Petitioner contends that Supreme Court erred when it denied his motion to strike respondent's answer as untimely, arguing that the court improperly granted respondent's request for a three-week adjournment for filing its answer.  As relevant here, “[t]he grant or denial of a motion for an adjournment ․ is a matter resting within the sound discretion of the trial court” (Matter of Dench–Layton v. Dench–Layton, 151 A.D.3d 1199, 1200, 56 N.Y.S.3d 598 [2017] [internal quotation marks and citation omitted] ).  Petitioner's assertion that he was not provided notice of respondent's purportedly ex parte adjournment request is belied by the record, as not only was he provided notice of said request but, in fact, submitted written opposition thereto.  Consequently, inasmuch as respondent's request for an adjournment was made within the time frame provided for filing an answer (see CPLR 3012), we discern no abuse of discretion in Supreme Court's decision granting respondent an extension of time to file same (see Matter of Cannon v. Travis, 269 A.D.2d 708, 708, 703 N.Y.S.2d 313 [2000]).  Accordingly, respondent's cross motion to dismiss the petition was timely and Supreme Court properly denied petitioner's motion to strike.

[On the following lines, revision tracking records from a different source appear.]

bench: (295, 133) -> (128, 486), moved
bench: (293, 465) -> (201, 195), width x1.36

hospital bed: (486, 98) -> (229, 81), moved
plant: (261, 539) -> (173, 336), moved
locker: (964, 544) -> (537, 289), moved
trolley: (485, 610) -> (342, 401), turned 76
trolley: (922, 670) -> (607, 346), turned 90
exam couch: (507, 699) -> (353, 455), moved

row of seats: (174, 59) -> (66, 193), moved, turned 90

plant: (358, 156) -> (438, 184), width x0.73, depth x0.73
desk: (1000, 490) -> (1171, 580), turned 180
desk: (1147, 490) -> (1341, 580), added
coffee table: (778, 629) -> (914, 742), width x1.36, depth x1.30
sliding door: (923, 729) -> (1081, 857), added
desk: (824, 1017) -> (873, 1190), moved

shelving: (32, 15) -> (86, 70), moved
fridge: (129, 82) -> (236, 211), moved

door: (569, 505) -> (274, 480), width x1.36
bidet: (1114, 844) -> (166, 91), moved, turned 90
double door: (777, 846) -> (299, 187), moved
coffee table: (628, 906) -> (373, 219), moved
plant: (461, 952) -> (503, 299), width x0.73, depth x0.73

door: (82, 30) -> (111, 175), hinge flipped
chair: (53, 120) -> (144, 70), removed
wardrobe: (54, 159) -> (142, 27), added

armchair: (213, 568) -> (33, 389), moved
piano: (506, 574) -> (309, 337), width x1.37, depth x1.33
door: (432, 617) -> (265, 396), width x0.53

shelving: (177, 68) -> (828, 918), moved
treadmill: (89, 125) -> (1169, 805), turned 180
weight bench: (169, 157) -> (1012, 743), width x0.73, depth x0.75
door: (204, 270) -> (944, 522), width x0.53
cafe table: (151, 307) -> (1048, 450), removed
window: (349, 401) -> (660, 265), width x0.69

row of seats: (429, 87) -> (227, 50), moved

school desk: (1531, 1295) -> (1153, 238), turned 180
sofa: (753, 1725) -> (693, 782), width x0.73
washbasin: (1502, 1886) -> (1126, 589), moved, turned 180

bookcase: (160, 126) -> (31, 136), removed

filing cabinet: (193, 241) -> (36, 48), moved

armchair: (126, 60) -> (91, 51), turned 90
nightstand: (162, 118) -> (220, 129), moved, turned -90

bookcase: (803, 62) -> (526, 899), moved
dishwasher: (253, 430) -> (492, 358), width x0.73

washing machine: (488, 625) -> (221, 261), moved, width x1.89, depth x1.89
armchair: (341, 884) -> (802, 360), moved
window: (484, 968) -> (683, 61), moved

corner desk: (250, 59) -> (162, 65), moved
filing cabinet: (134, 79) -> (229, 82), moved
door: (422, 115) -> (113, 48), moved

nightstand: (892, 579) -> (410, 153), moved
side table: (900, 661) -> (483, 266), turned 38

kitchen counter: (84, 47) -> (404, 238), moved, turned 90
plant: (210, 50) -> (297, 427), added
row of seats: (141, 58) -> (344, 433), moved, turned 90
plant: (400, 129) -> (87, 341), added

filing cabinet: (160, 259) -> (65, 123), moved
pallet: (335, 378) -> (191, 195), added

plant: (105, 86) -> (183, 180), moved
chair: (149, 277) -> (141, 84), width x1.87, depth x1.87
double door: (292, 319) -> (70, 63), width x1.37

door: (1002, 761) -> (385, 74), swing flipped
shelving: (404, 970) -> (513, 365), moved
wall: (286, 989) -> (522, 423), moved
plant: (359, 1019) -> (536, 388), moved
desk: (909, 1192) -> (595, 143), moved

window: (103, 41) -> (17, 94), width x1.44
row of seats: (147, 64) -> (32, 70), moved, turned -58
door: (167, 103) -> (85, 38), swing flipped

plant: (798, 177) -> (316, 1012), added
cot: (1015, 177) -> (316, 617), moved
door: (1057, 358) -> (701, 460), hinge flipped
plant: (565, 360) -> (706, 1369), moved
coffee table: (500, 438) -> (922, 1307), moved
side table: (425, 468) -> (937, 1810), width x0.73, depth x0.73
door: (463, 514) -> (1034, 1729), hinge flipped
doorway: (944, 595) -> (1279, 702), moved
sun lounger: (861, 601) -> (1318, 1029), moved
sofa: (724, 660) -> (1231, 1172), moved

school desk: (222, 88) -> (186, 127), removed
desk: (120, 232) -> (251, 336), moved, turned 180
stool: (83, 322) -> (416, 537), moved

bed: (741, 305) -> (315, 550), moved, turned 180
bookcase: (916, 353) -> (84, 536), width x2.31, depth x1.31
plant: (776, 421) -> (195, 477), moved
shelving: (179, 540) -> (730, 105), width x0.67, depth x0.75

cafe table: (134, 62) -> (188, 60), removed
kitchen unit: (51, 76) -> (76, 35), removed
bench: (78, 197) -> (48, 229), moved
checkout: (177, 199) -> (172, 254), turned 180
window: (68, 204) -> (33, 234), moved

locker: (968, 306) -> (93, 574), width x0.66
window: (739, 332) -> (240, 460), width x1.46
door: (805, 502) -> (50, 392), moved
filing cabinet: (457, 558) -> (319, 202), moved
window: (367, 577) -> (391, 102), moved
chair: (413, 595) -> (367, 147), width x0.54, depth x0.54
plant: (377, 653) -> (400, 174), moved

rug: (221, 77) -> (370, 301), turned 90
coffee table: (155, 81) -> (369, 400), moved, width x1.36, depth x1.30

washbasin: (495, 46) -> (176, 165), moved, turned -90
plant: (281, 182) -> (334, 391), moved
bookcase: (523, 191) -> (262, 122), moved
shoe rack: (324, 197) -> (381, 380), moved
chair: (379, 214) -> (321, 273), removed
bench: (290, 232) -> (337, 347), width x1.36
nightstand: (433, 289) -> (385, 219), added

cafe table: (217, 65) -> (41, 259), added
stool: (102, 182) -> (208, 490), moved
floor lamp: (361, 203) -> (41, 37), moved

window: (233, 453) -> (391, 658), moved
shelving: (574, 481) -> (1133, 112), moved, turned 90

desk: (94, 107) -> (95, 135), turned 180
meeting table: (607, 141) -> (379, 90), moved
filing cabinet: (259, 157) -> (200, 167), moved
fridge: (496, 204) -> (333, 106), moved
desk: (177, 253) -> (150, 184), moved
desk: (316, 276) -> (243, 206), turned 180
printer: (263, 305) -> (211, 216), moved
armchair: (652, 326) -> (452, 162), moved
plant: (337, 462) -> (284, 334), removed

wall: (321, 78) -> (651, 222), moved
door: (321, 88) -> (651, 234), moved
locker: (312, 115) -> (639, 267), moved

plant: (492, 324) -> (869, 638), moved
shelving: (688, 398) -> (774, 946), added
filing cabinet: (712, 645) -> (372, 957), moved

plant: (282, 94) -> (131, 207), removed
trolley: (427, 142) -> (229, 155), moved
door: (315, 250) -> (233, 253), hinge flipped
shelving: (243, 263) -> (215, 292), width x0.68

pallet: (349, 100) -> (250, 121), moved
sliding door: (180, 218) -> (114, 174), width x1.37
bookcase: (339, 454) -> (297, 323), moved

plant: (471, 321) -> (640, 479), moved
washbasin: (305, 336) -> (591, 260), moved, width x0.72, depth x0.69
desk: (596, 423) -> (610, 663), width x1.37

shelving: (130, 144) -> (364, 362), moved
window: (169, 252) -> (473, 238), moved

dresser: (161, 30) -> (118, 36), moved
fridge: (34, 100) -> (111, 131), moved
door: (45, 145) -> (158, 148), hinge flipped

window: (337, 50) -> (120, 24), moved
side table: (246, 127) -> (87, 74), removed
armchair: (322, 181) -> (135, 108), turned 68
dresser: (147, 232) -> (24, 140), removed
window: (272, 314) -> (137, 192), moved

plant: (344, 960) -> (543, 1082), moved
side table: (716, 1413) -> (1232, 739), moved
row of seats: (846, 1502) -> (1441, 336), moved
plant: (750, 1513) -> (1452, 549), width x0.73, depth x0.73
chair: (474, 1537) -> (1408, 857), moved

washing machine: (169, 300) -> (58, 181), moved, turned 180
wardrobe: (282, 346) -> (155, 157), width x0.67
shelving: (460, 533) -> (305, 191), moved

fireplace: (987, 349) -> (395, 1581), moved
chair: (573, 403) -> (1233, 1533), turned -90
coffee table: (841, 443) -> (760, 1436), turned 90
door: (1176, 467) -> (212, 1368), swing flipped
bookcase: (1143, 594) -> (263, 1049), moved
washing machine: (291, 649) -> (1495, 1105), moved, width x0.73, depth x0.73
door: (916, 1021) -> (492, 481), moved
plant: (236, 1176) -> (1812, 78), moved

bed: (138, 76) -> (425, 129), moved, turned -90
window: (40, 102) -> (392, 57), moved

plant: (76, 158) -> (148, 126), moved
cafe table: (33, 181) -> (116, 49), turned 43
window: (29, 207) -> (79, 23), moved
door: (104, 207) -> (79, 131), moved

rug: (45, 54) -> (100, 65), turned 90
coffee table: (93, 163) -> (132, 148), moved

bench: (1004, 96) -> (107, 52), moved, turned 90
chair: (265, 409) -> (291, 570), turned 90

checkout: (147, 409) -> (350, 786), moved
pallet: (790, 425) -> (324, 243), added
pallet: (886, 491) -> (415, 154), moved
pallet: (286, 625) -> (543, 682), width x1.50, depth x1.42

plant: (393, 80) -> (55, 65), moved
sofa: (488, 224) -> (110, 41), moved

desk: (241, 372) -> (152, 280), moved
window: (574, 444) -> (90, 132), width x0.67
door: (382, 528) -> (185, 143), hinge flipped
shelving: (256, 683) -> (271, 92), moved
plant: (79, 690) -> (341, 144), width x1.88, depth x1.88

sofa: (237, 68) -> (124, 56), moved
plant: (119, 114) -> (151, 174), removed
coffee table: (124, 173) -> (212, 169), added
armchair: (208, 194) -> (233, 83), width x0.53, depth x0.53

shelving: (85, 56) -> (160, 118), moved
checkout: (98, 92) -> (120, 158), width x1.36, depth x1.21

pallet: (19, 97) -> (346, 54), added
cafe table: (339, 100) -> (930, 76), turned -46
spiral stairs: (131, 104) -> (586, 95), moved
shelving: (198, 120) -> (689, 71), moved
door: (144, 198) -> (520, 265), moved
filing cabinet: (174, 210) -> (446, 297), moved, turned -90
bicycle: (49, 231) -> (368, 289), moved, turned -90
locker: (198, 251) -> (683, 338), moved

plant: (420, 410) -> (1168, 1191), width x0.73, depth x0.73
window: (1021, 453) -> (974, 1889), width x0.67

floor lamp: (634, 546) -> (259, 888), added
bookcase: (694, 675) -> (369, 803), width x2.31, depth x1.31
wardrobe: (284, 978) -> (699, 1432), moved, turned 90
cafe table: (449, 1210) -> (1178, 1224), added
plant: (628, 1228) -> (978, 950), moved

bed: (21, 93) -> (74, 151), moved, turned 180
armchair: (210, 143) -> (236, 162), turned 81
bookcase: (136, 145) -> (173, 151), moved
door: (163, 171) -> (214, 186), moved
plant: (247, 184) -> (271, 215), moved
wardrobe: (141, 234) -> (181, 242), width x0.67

We find petitioner's contention that Supreme Court erred in dismissing the petition on the ground that he failed to exhaust his administrative remedies to be without merit.  A party challenging a “determination of [respondent] or a member of the [DMV]” must exhaust all administrative remedies before commencing a CPLR article 78 proceeding (Vehicle and Traffic Law § 263;  see Matter of Bainton v. New York Dept. of Motor Vehs., 179 A.D.3d 1211, 1212, 116 N.Y.S.3d 428 [2020]).  At the time petitioner commenced this CPLR article 78 proceeding, his appeal of the administrative determination upholding the suspension of his driving privileges was still pending before the Appeals Board.  Therefore, no final determination had been rendered with respect thereto such that Supreme Court appropriately determined that he had failed to exhaust his administrative remedies, precluding CPLR article 78 review (see Matter of Plummer v. Klepak, 48 N.Y.2d 486, 489, 423 N.Y.S.2d 866, 399 N.E.2d 897 [1979], cert denied 445 U.S. 952, 100 S.Ct. 1601, 63 L.Ed.2d 787 [1980];  Matter of Boddie v. New York State Div. of Parole, 293 A.D.2d 884, 884, 740 N.Y.S.2d 247 [2002], appeal dismissed 98 N.Y.2d 752, 751 N.Y.S.2d 841, 781 N.E.2d 905 [2002]).  The fact that the Appeals Board subsequently rendered a final determination after petitioner had already commenced this proceeding does not absolve petitioner of the requirement that he exhaust his administrative remedies prior to commencing a CPLR article 78 proceeding (see Matter of Sawyer v. Travis, 14 A.D.3d 913, 913, 787 N.Y.S.2d 910 [2005];  Matter of Boddie v. New York State Div. of Parole, 293 A.D.2d at 884, 740 N.Y.S.2d 247).  Nor does the administrative denial of his request for a stay of his suspension serve as a basis for him to obtain judicial review in this proceeding of the underlying administrative determination when, as previously indicated, he failed to exhaust his administrative remedies (see Matter of Bainton v. New York Dept. of Motor Vehs., 179 A.D.3d at 1212, 116 N.Y.S.3d 428;  Matter of Boddie v. New York State Div. of Parole, 293 A.D.2d at 884, 740 N.Y.S.2d 247).1  Accordingly, based on the foregoing, we find that Supreme Court properly granted respondent's cross motion to dismiss the petition (see CPLR 7801[1]).

ORDERED that the judgment is affirmed, without costs.

FOOTNOTES

1.   Although petitioner may separately seek review of the denial of his request for a stay (see Vehicle and Traffic Law § 263), he did not seek any such relief in his verified petition.

Egan Jr., J.P.

Aarons, Pritzker, Reynolds Fitzgerald and Colangelo, JJ., concur.